Olimpiadi: da Wine Spectator la Medaglia d’Oro alla carta dei vini di Casa Italia

Per 17 giorni, 26 etichette hanno raccontato territori, denominazioni e identità produttive davanti a delegazioni e buyer internazionali, trasformando il calice in uno strumento di rappresentanza culturale

 
24 febbraio 2026 | 15:05

Olimpiadi: da Wine Spectator la Medaglia d’Oro alla carta dei vini di Casa Italia

Per 17 giorni, 26 etichette hanno raccontato territori, denominazioni e identità produttive davanti a delegazioni e buyer internazionali, trasformando il calice in uno strumento di rappresentanza culturale

24 febbraio 2026 | 15:05
 

Wine Spectator, la rivista americana tra le più influenti al mondo nel comparto vinicolo, ha assegnato la Medaglia d’Oro alla carta dei 26 vini protagonisti a Casa Italia a Milano, Cortina d’Ampezzo e Livigno per le Olimpiadi invernali di Milano-Cortina che, ricordiamo, si sono chiuse lo scorso 22 febbraio.

Olimpiadi: da Wine Spectator la Medaglia d’Oro alla carta dei vini di Casa Italia

Da Wine Spectator la Medaglia d’Oro alla wine list di Casa Italia per le Olimpiadi

L’articolo, firmato da Rachel Shnker e intitolato “The Winter Olympic Village's Casa Italia is pouring a gold medal wine list”, ha definito la selezione «una vera celebrazione della viticoltura italiana». Un’espressione che restituisce il senso dell’operazione messa in campo durante i diciassette giorni dei Giochi: non una semplice lista di etichette, ma una scelta ragionata, costruita per raccontare il Paese attraverso i suoi territori.

La carta, curata per conto del Coni dal team di Lt Wine & Food Advisory, come detto, ha messo insieme 26 vini chiamati a rappresentare il mosaico della biodiversità italiana e i principali terroir della Penisola. Ogni bottiglia è stata pensata come ambasciatrice, con l’obiettivo di offrire agli ospiti internazionali una lettura ampia e coerente della produzione nazionale, tenendo insieme denominazioni storiche e identità territoriali ben riconoscibili.
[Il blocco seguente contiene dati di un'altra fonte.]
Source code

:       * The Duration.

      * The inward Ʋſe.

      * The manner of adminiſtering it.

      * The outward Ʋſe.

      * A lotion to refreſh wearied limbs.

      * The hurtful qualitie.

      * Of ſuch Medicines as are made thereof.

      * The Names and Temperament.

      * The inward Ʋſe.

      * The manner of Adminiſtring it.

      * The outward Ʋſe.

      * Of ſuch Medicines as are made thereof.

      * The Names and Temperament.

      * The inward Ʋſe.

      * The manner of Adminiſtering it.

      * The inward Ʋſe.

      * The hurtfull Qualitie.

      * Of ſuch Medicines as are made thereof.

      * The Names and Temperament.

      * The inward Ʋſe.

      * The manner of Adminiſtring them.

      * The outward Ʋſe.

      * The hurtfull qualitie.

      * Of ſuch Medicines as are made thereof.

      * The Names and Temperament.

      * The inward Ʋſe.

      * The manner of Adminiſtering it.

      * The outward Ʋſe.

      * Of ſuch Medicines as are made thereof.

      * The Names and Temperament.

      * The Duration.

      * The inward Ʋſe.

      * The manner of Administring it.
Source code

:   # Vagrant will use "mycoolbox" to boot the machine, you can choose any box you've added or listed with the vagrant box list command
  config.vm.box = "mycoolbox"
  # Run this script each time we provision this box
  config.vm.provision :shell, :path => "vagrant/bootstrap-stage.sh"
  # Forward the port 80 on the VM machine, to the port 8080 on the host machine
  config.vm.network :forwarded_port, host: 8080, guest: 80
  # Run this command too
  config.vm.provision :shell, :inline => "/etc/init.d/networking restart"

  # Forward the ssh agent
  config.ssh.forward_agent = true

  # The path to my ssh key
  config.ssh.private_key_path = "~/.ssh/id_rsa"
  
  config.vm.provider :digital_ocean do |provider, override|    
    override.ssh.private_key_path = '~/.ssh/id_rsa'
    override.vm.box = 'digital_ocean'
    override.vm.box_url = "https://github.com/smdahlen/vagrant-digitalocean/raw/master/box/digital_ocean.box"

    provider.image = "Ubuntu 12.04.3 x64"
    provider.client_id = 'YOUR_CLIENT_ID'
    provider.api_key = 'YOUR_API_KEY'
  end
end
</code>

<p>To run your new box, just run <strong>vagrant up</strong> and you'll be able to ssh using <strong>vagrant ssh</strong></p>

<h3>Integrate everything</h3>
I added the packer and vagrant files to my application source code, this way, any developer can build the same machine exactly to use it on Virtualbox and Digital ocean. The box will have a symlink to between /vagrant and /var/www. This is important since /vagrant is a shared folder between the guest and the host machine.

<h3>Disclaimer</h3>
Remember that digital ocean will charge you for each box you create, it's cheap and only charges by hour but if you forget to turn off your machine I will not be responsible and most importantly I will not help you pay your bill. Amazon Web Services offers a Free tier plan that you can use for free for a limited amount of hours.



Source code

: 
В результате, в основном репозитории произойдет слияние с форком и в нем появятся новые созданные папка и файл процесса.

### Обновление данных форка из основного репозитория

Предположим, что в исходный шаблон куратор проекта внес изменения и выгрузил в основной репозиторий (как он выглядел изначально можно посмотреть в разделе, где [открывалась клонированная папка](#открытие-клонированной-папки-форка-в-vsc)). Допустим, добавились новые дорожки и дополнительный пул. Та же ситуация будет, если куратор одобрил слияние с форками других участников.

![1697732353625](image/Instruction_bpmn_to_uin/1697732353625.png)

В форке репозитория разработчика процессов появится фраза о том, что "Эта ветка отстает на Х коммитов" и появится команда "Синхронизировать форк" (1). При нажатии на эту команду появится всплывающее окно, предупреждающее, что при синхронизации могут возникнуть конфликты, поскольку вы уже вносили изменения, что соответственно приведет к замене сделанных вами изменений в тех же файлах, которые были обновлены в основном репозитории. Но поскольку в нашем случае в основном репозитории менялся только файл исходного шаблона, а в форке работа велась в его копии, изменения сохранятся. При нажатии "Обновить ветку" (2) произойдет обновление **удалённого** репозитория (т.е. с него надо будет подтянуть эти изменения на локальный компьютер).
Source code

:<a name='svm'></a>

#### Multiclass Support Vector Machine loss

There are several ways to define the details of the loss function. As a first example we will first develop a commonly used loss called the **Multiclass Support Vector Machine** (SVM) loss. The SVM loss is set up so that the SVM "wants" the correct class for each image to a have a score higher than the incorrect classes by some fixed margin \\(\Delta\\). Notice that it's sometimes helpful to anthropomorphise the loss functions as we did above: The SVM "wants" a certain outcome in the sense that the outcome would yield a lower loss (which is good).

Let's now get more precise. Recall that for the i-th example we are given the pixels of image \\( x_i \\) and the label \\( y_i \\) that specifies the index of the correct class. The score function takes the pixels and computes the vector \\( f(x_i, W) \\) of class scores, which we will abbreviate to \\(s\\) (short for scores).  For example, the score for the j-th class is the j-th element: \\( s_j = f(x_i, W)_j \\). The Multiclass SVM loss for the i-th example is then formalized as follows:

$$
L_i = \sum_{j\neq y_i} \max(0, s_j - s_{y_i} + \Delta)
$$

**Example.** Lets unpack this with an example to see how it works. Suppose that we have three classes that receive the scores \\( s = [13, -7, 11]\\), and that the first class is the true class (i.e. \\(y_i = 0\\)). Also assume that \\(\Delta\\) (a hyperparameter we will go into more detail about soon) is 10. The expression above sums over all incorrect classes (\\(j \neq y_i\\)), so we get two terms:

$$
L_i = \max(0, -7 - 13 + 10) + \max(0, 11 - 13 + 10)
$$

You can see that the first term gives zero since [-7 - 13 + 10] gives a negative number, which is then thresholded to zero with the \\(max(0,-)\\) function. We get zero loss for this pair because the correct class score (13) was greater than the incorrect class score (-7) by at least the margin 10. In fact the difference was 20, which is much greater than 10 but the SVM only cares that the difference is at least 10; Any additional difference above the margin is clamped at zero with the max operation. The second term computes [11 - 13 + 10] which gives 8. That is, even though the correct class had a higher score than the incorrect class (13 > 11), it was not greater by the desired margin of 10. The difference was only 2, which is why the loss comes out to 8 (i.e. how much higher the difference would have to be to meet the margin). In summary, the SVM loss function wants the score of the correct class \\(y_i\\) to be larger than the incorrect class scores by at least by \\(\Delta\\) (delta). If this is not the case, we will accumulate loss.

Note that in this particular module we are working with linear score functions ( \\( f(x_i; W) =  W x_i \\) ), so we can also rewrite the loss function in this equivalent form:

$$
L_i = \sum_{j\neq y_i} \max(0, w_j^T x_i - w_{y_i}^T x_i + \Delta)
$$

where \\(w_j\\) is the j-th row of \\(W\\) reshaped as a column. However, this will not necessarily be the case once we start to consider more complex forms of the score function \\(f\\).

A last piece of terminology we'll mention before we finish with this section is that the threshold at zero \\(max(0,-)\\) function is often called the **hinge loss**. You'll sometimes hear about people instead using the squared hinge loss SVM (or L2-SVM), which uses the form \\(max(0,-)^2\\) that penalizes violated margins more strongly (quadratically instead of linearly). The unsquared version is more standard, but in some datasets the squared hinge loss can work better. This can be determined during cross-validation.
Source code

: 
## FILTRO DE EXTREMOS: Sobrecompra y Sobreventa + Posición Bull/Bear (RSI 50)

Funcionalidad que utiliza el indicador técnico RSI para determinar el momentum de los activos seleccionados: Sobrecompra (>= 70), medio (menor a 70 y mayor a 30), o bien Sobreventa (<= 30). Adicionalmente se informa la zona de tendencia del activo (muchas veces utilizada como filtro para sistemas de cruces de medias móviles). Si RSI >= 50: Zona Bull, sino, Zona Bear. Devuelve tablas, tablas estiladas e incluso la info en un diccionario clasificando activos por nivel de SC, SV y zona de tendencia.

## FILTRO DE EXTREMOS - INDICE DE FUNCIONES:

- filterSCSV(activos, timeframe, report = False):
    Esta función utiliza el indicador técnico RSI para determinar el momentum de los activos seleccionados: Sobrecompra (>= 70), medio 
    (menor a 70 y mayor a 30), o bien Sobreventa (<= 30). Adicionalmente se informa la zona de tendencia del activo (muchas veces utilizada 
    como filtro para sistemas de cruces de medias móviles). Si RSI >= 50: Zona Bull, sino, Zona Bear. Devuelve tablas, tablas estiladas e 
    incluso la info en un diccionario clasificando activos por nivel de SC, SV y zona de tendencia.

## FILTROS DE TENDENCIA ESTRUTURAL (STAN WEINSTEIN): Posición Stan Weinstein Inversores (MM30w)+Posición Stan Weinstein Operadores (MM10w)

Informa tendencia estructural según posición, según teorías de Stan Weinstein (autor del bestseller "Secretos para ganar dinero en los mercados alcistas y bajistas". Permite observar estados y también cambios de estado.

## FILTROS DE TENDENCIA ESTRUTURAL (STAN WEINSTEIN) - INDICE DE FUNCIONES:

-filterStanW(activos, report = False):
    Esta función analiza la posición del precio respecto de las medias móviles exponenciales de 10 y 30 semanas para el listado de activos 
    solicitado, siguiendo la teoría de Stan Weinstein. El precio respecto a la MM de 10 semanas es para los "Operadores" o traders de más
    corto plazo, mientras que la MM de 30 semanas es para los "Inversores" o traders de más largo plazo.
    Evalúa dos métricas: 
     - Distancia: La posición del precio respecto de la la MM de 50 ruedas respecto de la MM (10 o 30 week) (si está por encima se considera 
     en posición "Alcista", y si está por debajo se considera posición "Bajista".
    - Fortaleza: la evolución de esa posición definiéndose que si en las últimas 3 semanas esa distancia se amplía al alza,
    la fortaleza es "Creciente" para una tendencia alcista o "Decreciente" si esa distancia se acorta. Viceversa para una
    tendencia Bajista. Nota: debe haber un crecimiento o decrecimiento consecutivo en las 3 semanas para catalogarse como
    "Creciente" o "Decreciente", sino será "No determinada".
«In queste occasioni - ha detto a Wine Spectator Luciano Buonfiglio, presidente del Coni - il vino celebrativo diventa un momento di diplomazia culturale, portando con sé il territorio da cui proviene, la storia dietro l'etichetta, il savoir faire italiano, in una parola, la sua unicità e autenticità». Parole che inquadrano bene il senso dell’iniziativa: Casa Italia non come semplice hospitality, ma come spazio in cui l’Italia si è presentata e si è lasciata conoscere anche attraverso il calice.

Insomma, a Giochi conclusi, il riconoscimento della rivista americana funziona come un sigillo su un’esperienza che ha accompagnato atleti, delegazioni e ospiti per oltre due settimaneE si unisce, ricordiamo, ai tanti apprezzamenti raccolti durante l’evento anche per il cibo servito, che ha contribuito a costruire un racconto coerente e super credibile della nostra cultura gastronomica.